Palestinian President Mahmoud Abbas addresses the 79th United Nations General Assembly at UN headquarters in New York on 26 September 2024
Sean Mathews and Shaheryar Mirza report in Middle East Eye on 23 September 2025:
United Nations Secretary-General Antonio Guterres kicked off the 80th United Nations General Assembly on Tuesday at the UN headquarters in New York City with an appeal to strengthen multilateralism and position the UN as a “moral compass” that can alleviate the myriad crises facing the world.
Guterres called on member states to “reaffirm” the deteriorated rule of international law. “Our ability to carry out that work is being cut from us. We’ve entered an age of reckless disruption and relentless human suffering. Look around. The principles of the UN that you have established are under siege.”
Before addressing the situation in Gaza, Guterres warned that “sovereign nations are being invaded, hunger weaponised and truth silenced”.
On Gaza, Guterres said the “horrors” are a result of decisions that “defy basic humanity”. “The scale of death and destruction are beyond any other conflict in my years as secretary-general.” Guterres raised the International Court of Justice’s case regarding Israel’s genocide in Gaza and the legally binding measures the court has issued, saying that they must be “fully and immediately” implemented, to a round of applause from the room.
“Nothing can justify the horrific Hamas attacks of October 7th. And nothing can justify the collective punishment of the Palestinian people and the systematic destruction of Gaza. We know what is needed. Permanent ceasefire, now. All the hostages released, now.
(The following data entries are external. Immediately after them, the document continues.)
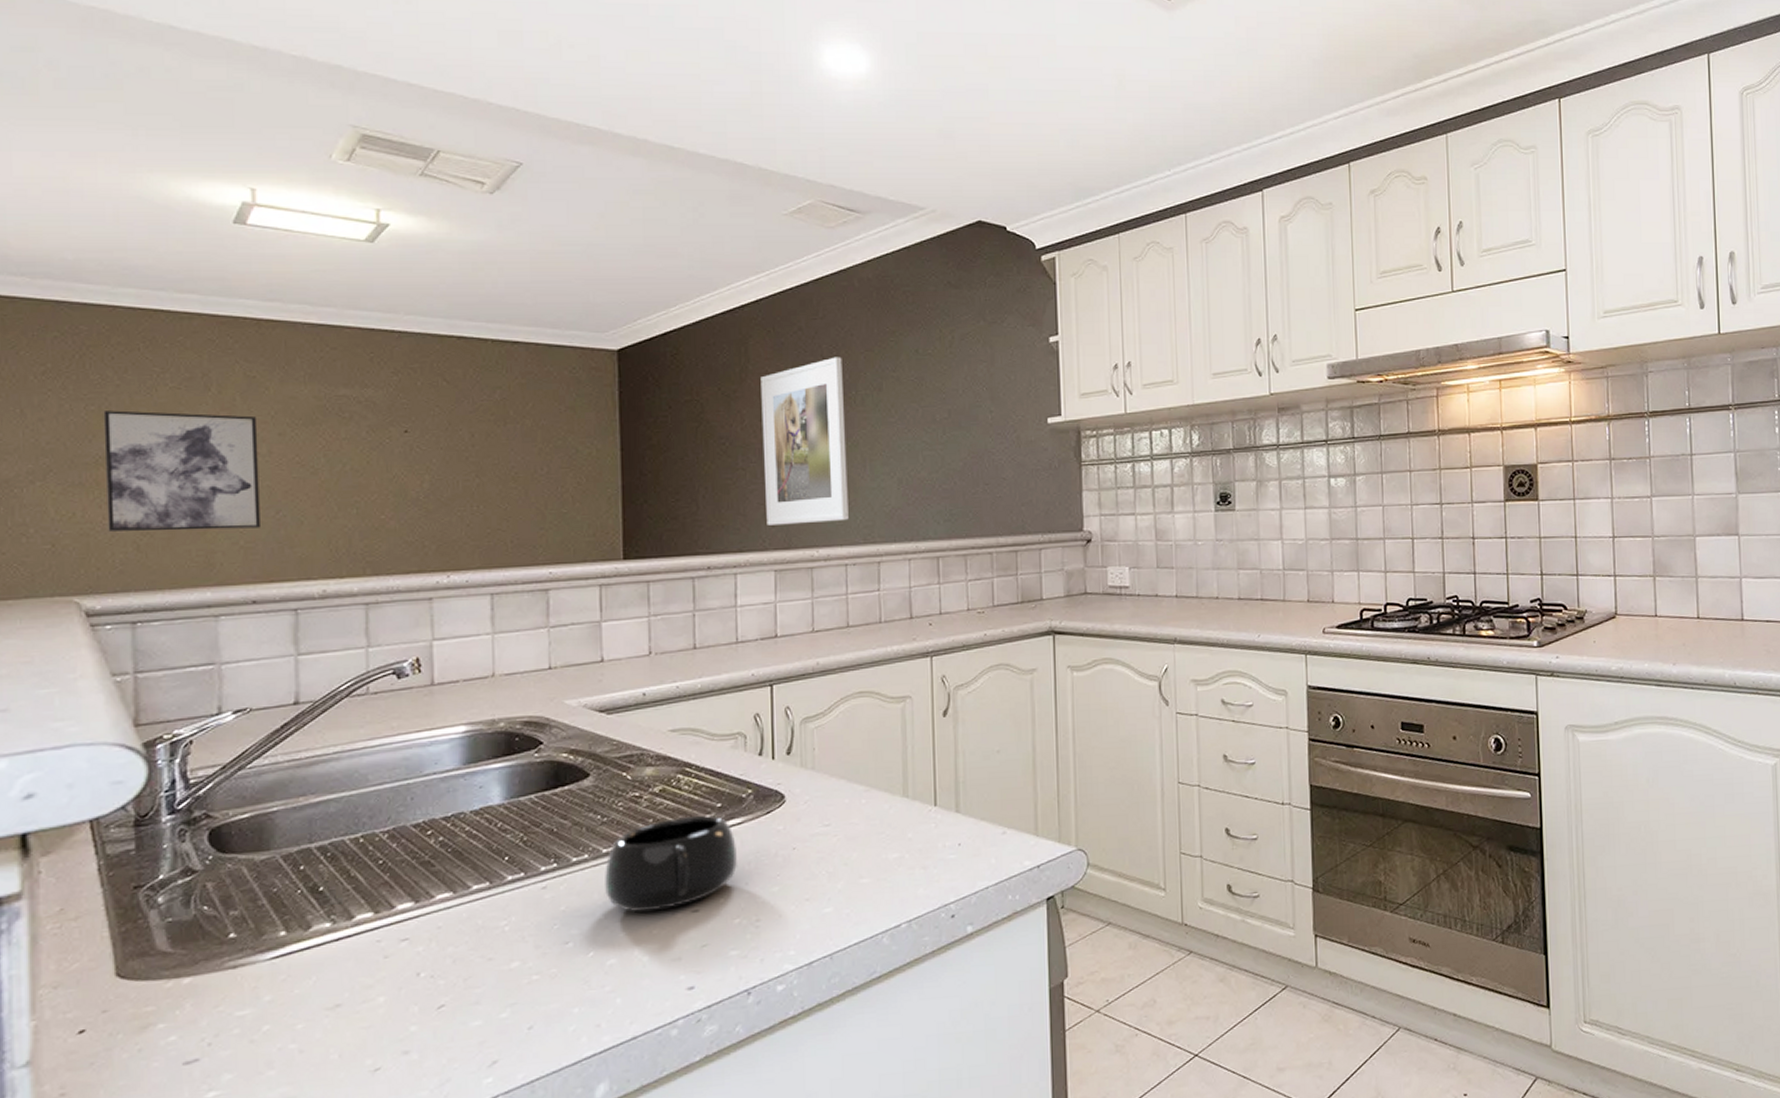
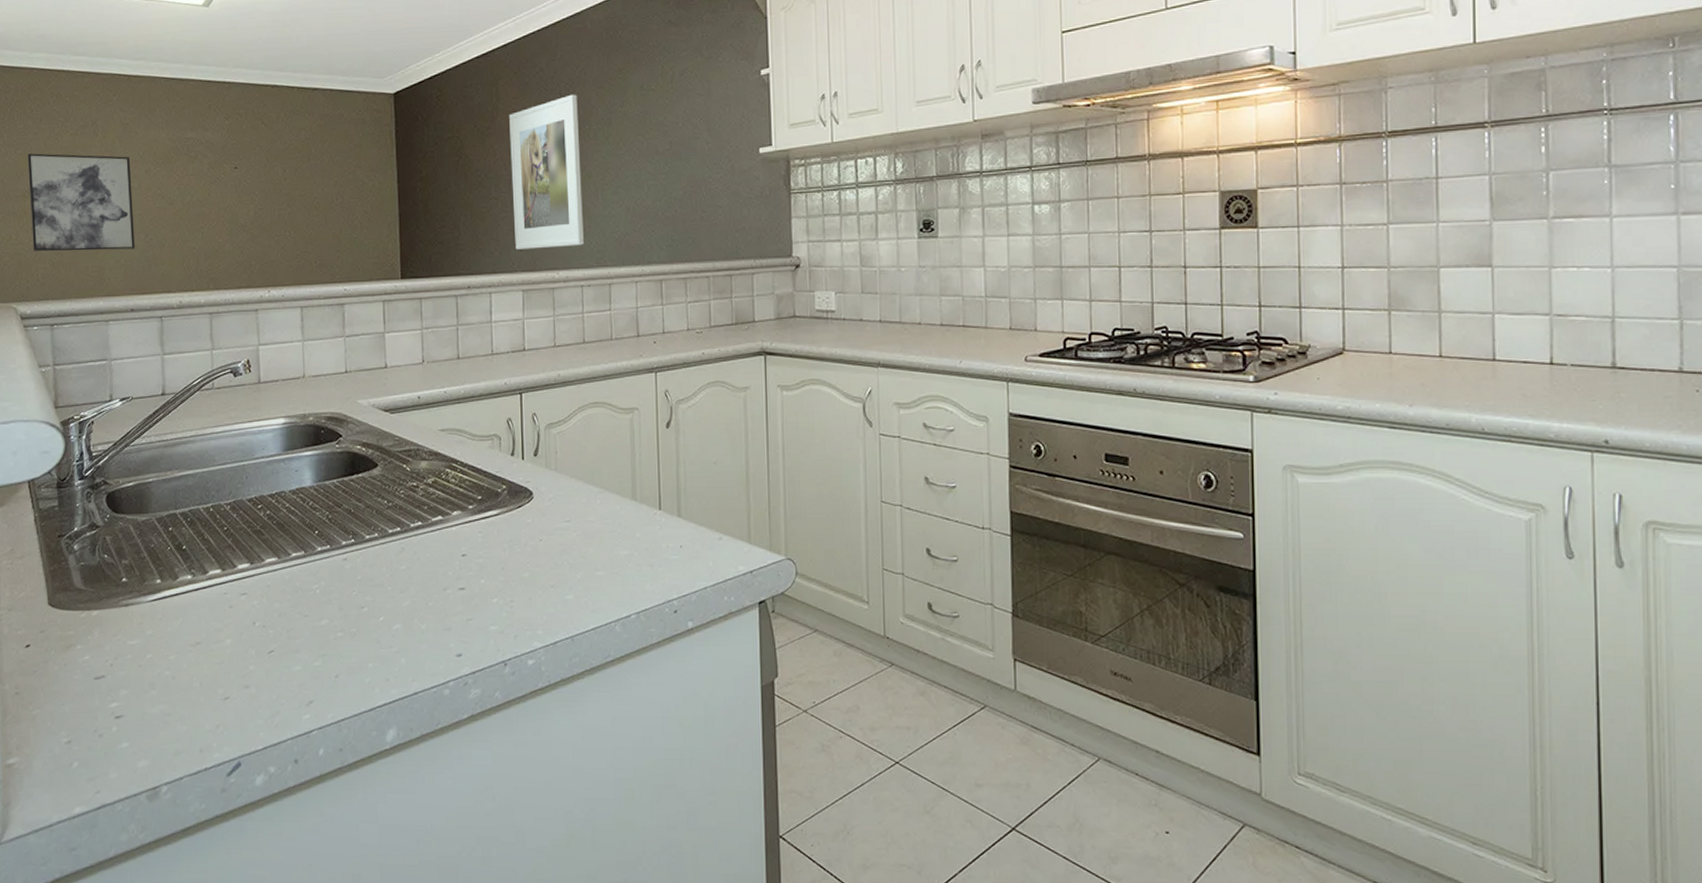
mug: present [605,815,738,913] -> none [391,506,496,586]

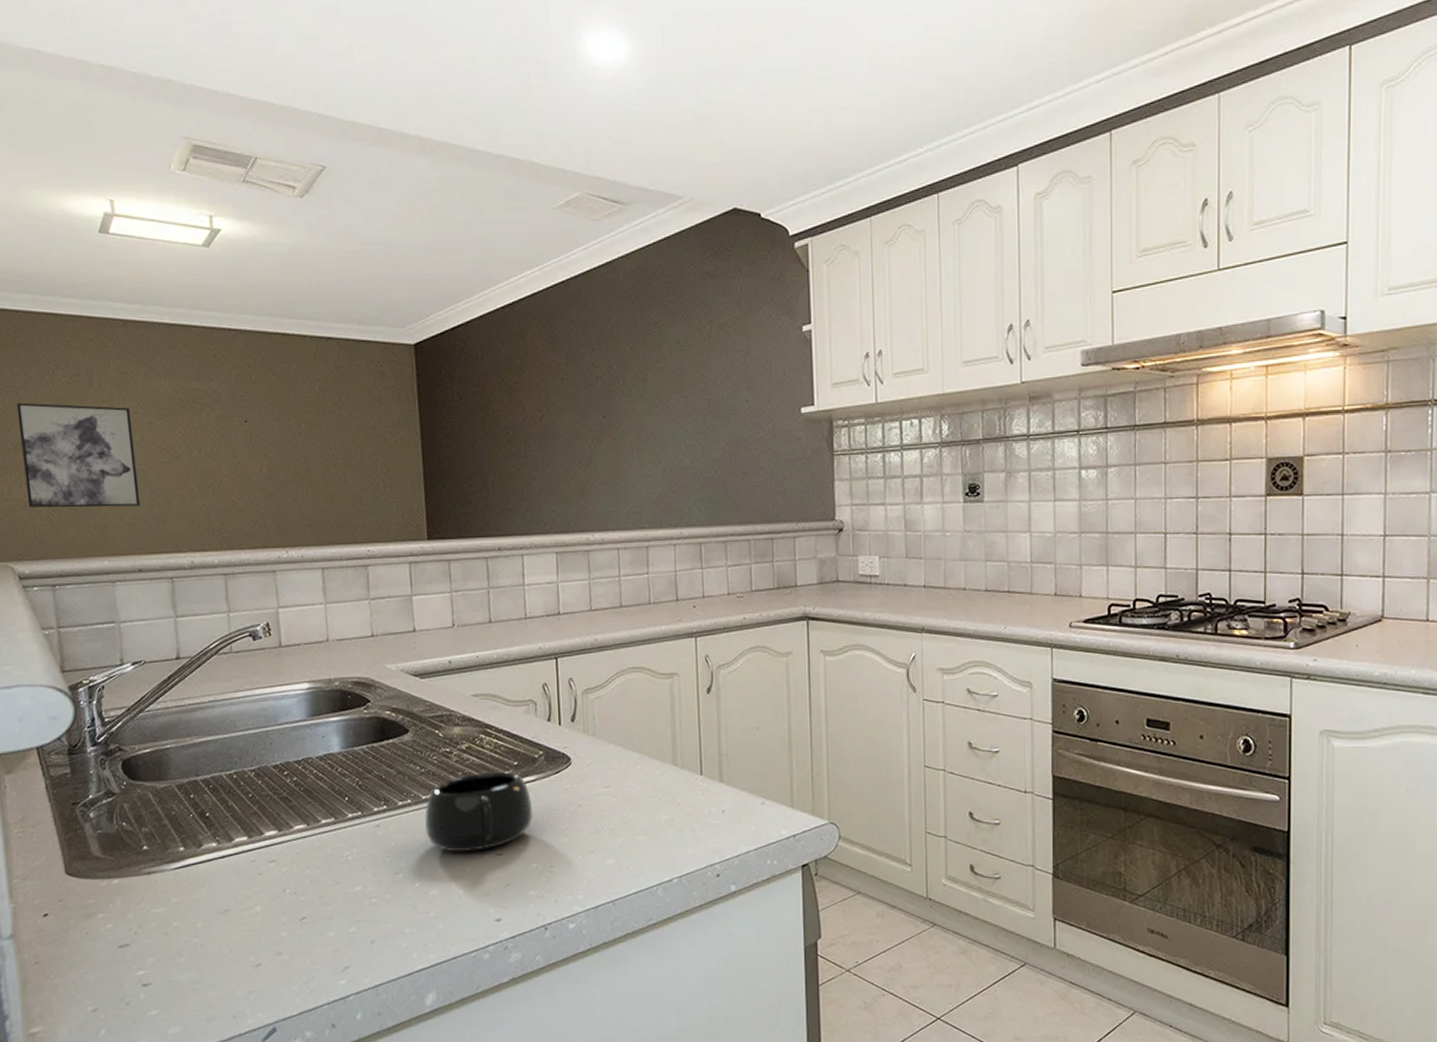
mug: none [391,506,496,586] -> present [425,772,534,852]
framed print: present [509,94,584,250] -> none [538,348,619,510]

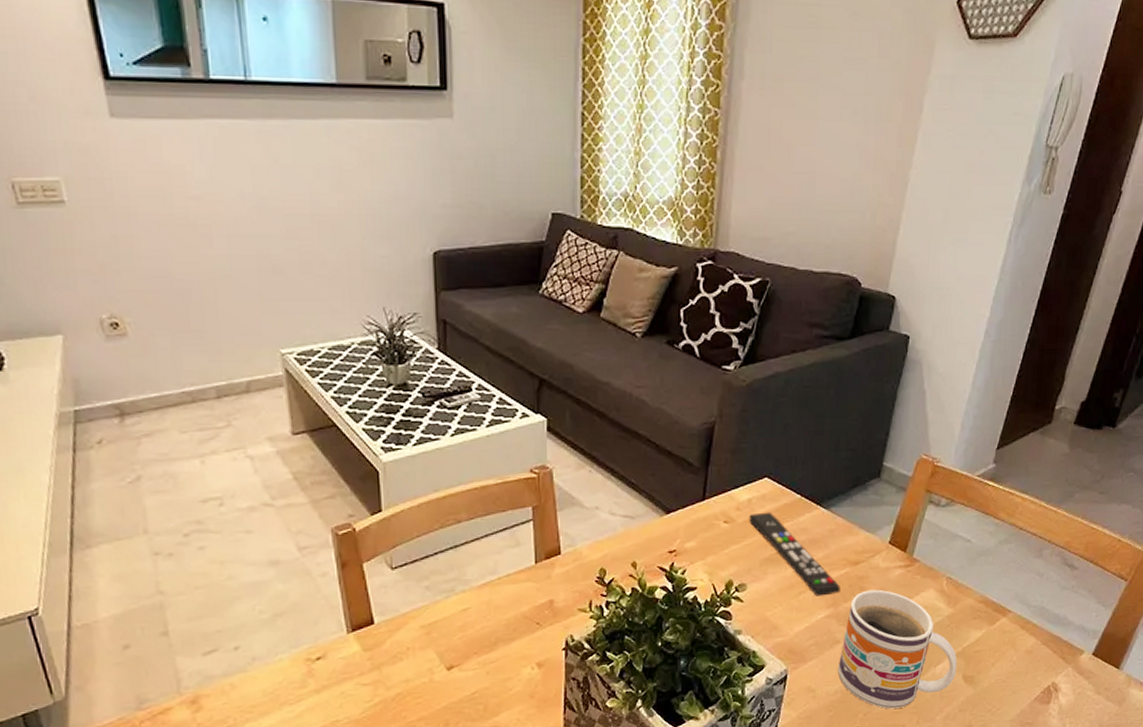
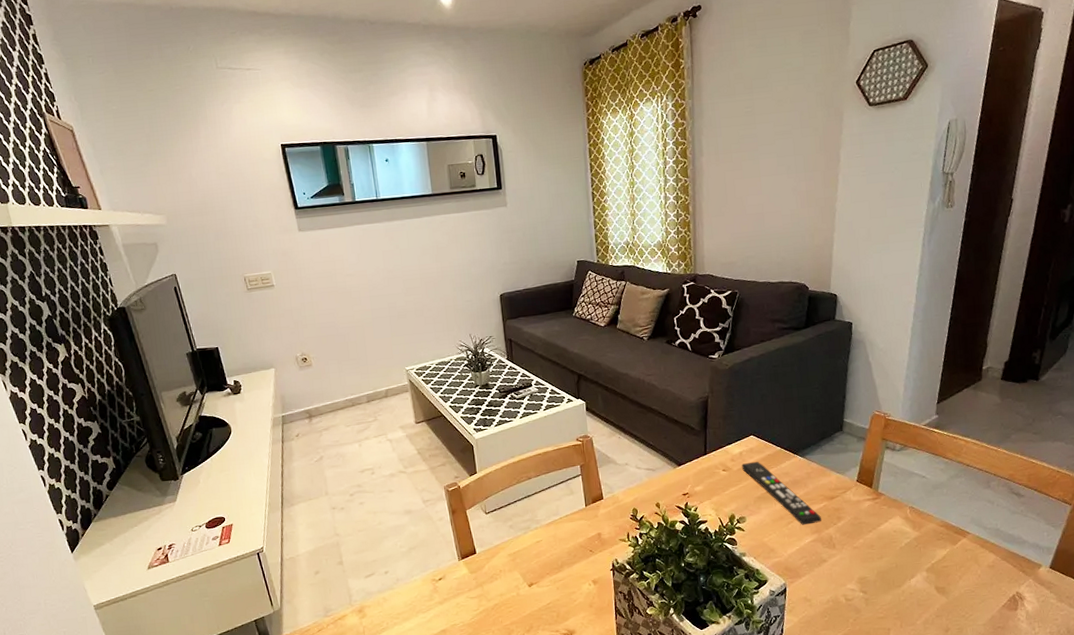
mug: present [837,589,958,709] -> none [827,518,929,615]

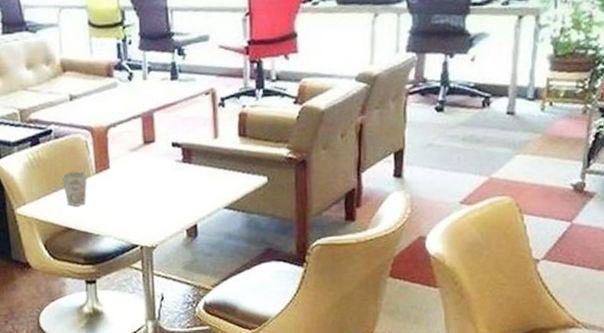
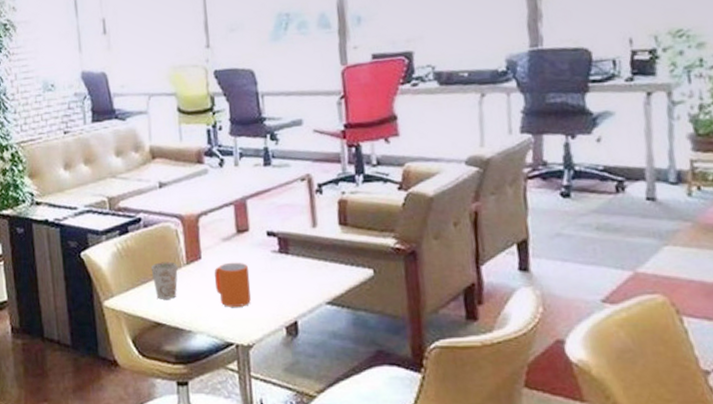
mug: none [122,171,155,213] -> present [215,262,251,307]

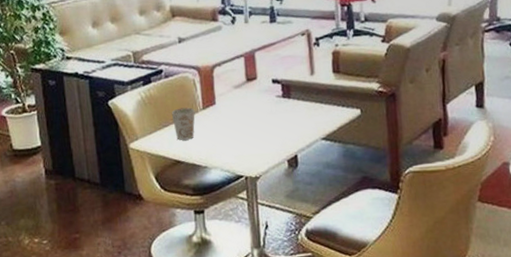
mug: present [215,262,251,307] -> none [227,106,258,145]

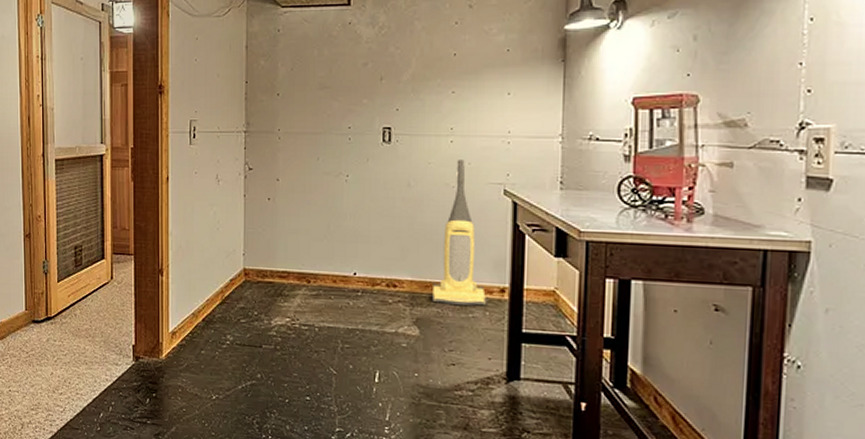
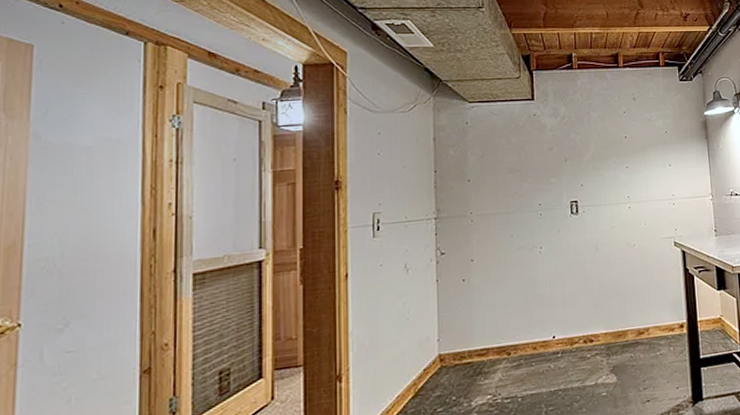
vacuum cleaner: present [432,160,487,306] -> none [625,221,671,349]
Full humanitarian access, now.”
Guterres then reaffirmed that a two-state solution in Palestine was the only viable answer to sustainable peace in the Middle East and warned of rising Israeli settler expansion and the “looming threat of annexation”, alluding to Israel’s threats to annex the occupied West Bank.
Brazil: Palestinian people at risk of disappearing
In keeping with a decades-long tradition, Brazil was the first country to address world leaders at the General Assembly.
President Luiz Inacio Lula da Silva put Palestine at the heart of his argument that multilateralism and the UN’s founding principle’s “are under threat as never before”. “We are witnessing the consolidation of an international order marked by repeated concessions to power play,” he said. “Attacks on sovereignty, arbitrary sanctions and unilateral interventions are becoming the rule.”
In Gaza, he said, “we can see that international humanitarian law and the myth of ethical exceptionalism of the West are being buried”. “Nothing, absolutely nothing, justifies the ongoing genocide in Gaza,” Lula said, adding that “this massacre would not have happened without the complicity of those who could have prevented it”, in a swipe at US support for Israel’s war.